(Provided text Opens)

The year was 1994 and I was 10 years old. My sister was celebrating her 15th birthday and I had a short exchange of words with Nanay about it that morning (I could not call it a conversation because that was all it was, an exchange of words), not knowing that shortly after lunch, she was to be taken away from me. From our whole family.

Days after her funeral, I found myself walking into the old house and calling out, "Naaa-nay? Naaa-nayyy? Nanay?" as I had been accustomed to. It happened several times and each time, it took a while for me to snap back to the reality that she was gone. In one instance, my uncle heard me and hushed me, "Little, Nanay is dead..."

You know how when you are having a bad dream and the pain is so real until that moment when you realize it could just be a bad dream, and you decide to just go with the flow of events while willing yourself to wake up? I have had moments like that even years after Nanay died. I would think of Nanay and wish God has made a mistake and that He will give her back.

I did dream about Nanay, especially within months after she passed away. But she was always alive in my dreams; she was even cleaning the old house in one of them. "I had a vacation from heaven," she told me as she applied wax on the floor.

(Provided text Closes)
(Records provided Opens)

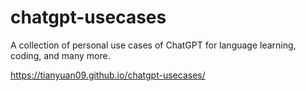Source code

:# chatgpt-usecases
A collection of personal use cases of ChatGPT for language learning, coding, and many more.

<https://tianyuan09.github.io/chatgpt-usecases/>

(Records provided Closes)
(Records provided Opens)

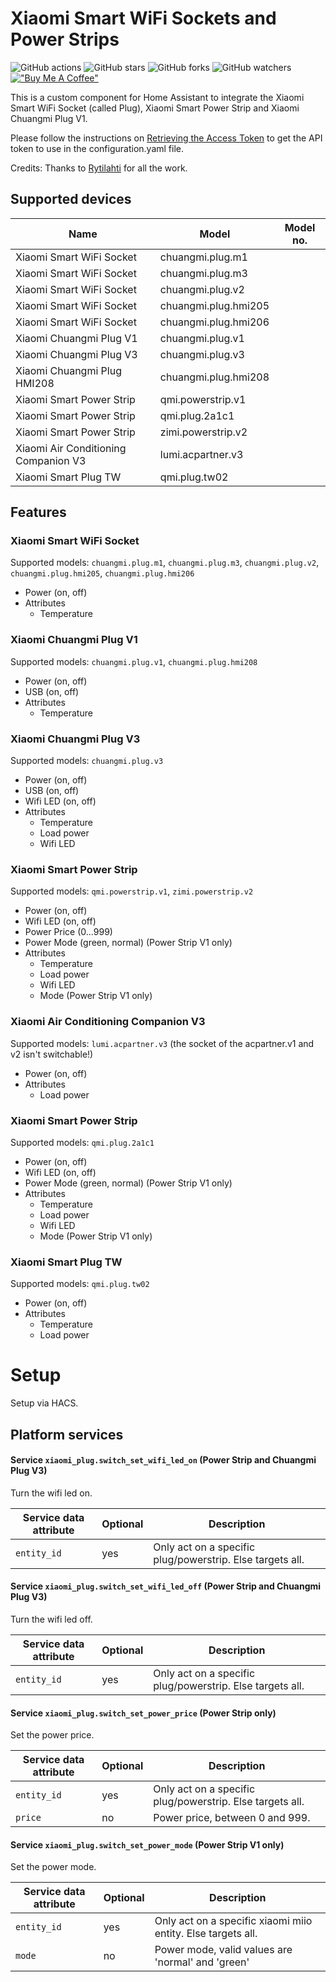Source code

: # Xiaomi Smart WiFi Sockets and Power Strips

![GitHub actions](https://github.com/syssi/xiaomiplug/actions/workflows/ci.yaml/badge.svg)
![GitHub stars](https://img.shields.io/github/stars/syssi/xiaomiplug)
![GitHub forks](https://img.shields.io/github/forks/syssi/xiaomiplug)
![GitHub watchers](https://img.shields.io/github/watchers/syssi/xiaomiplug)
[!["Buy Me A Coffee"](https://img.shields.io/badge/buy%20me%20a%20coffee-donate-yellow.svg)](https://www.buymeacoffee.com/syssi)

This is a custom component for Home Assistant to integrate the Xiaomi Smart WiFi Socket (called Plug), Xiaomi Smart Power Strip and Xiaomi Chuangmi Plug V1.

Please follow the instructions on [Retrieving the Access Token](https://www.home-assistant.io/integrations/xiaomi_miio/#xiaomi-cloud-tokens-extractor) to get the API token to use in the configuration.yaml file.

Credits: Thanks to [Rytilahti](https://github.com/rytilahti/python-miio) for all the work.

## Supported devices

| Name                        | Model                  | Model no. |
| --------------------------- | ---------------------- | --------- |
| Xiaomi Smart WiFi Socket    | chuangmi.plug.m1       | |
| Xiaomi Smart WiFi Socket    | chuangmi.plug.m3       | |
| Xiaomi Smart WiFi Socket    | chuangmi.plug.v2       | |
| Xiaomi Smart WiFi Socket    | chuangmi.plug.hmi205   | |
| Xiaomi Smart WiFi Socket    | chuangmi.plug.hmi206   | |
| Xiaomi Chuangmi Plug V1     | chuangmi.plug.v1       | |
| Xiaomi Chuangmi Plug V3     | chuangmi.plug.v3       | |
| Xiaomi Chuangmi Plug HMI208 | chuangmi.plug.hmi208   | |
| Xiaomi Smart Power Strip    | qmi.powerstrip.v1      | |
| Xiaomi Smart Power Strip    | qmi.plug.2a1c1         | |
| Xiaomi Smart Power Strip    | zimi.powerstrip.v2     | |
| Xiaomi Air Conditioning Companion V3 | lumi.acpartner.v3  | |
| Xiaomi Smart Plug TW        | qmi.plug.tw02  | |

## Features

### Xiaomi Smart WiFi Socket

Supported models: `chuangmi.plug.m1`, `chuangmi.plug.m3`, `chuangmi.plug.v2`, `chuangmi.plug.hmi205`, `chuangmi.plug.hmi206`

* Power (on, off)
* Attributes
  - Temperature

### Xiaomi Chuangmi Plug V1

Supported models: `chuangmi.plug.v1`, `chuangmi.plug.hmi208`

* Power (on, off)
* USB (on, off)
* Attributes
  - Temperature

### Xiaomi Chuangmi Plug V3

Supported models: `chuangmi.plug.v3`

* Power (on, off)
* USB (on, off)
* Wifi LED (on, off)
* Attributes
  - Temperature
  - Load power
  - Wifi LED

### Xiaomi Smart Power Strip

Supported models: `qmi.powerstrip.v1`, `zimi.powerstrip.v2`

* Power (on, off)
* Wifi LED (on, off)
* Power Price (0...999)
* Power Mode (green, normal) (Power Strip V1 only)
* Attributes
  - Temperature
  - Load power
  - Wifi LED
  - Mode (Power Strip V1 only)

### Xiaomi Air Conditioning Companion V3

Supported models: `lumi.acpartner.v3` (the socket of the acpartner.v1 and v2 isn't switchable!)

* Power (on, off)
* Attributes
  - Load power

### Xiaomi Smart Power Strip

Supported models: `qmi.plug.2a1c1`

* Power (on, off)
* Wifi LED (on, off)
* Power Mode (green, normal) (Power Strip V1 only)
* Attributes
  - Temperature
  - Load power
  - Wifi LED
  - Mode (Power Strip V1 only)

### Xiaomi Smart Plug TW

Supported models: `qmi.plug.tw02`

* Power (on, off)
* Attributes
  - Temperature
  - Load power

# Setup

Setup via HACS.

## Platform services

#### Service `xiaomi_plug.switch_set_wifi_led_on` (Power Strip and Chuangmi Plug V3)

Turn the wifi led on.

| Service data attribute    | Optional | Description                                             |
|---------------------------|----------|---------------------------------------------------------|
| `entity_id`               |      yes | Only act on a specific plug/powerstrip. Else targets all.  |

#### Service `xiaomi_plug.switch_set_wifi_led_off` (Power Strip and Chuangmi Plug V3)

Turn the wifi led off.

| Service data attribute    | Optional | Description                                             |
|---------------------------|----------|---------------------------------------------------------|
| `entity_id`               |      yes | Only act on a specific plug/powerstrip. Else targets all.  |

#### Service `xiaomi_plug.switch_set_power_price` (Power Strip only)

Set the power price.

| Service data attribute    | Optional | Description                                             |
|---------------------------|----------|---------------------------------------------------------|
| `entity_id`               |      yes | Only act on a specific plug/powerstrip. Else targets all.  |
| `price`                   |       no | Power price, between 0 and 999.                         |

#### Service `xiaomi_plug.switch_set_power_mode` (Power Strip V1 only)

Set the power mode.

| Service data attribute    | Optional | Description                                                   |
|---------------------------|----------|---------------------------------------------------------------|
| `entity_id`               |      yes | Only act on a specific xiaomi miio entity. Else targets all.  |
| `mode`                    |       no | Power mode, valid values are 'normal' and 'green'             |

(Records provided Closes)
(Records provided Opens)

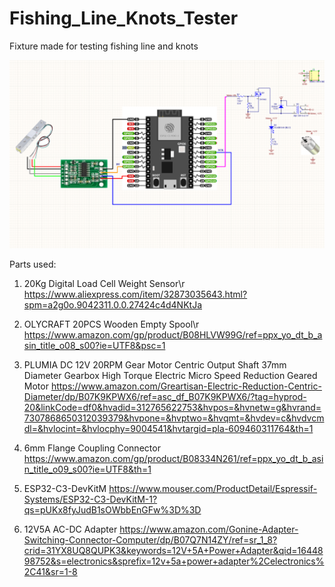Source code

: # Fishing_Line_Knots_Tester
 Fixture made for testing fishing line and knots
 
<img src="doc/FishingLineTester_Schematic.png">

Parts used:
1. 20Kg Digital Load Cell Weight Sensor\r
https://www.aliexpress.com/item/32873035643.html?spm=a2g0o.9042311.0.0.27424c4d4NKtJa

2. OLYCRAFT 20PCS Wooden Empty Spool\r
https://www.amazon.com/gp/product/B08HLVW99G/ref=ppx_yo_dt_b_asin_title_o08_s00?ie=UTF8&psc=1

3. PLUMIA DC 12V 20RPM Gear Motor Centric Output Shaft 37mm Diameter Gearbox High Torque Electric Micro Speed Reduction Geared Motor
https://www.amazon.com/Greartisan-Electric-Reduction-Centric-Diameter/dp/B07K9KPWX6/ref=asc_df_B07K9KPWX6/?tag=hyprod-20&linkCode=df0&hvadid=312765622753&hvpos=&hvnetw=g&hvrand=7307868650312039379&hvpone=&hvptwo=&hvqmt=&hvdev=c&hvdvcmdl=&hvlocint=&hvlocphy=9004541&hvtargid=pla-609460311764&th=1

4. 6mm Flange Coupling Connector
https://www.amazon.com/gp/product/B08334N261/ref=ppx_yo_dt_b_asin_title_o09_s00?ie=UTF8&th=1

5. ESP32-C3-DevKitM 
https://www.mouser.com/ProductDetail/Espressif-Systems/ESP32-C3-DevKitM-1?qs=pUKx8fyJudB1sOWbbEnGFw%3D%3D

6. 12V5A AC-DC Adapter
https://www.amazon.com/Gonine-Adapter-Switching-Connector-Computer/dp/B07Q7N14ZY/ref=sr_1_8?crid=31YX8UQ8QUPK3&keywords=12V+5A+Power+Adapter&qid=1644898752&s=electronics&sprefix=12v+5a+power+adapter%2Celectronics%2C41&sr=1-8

(Records provided Closes)

Task 1
Please pick out each line of the records that contains the word "Electric".
Task 2
Extend the memoir about Nanay, starting right after its final sentence.
The memoir about Nanay and the records are unrelated.

Answer 1
3. PLUMIA DC 12V 20RPM Gear Motor Centric Output Shaft 37mm Diameter Gearbox High Torque Electric Micro Speed Reduction Geared Motor
https://www.amazon.com/Greartisan-Electric-Reduction-Centric-Diameter/dp/B07K9KPWX6/ref=asc_df_B07K9KPWX6/?tag=hyprod-20&linkCode=df0&hvadid=312765622753&hvpos=&hvnetw=g&hvrand=7307868650312039379&hvpone=&hvptwo=&hvqmt=&hvdev=c&hvdvcmdl=&hvlocint=&hvlocphy=9004541&hvtargid=pla-609460311764&th=1

Answer 2
It was only recently that I dreamed of Nanay not being alive. It was her funeral and I was crying like I did during the real funeral but I felt peaceful in that dream. When I woke up, I knew that I have finally accepted that Nanay's stint in this lifetime really ended 17 years ago.

I have let go of Nanay's physical presence but that does not mean I do not miss her anymore. I do still miss her, especially when we have family reunions. I may not see her physical body anymore but I still feel her presence. When I am inside the old house or at the farm, her presence lingers and it is not the spooky kind. Indeed, death cannot kill what never dies. As her granddaughter, she touched my life and will be a part of it, of me, forever.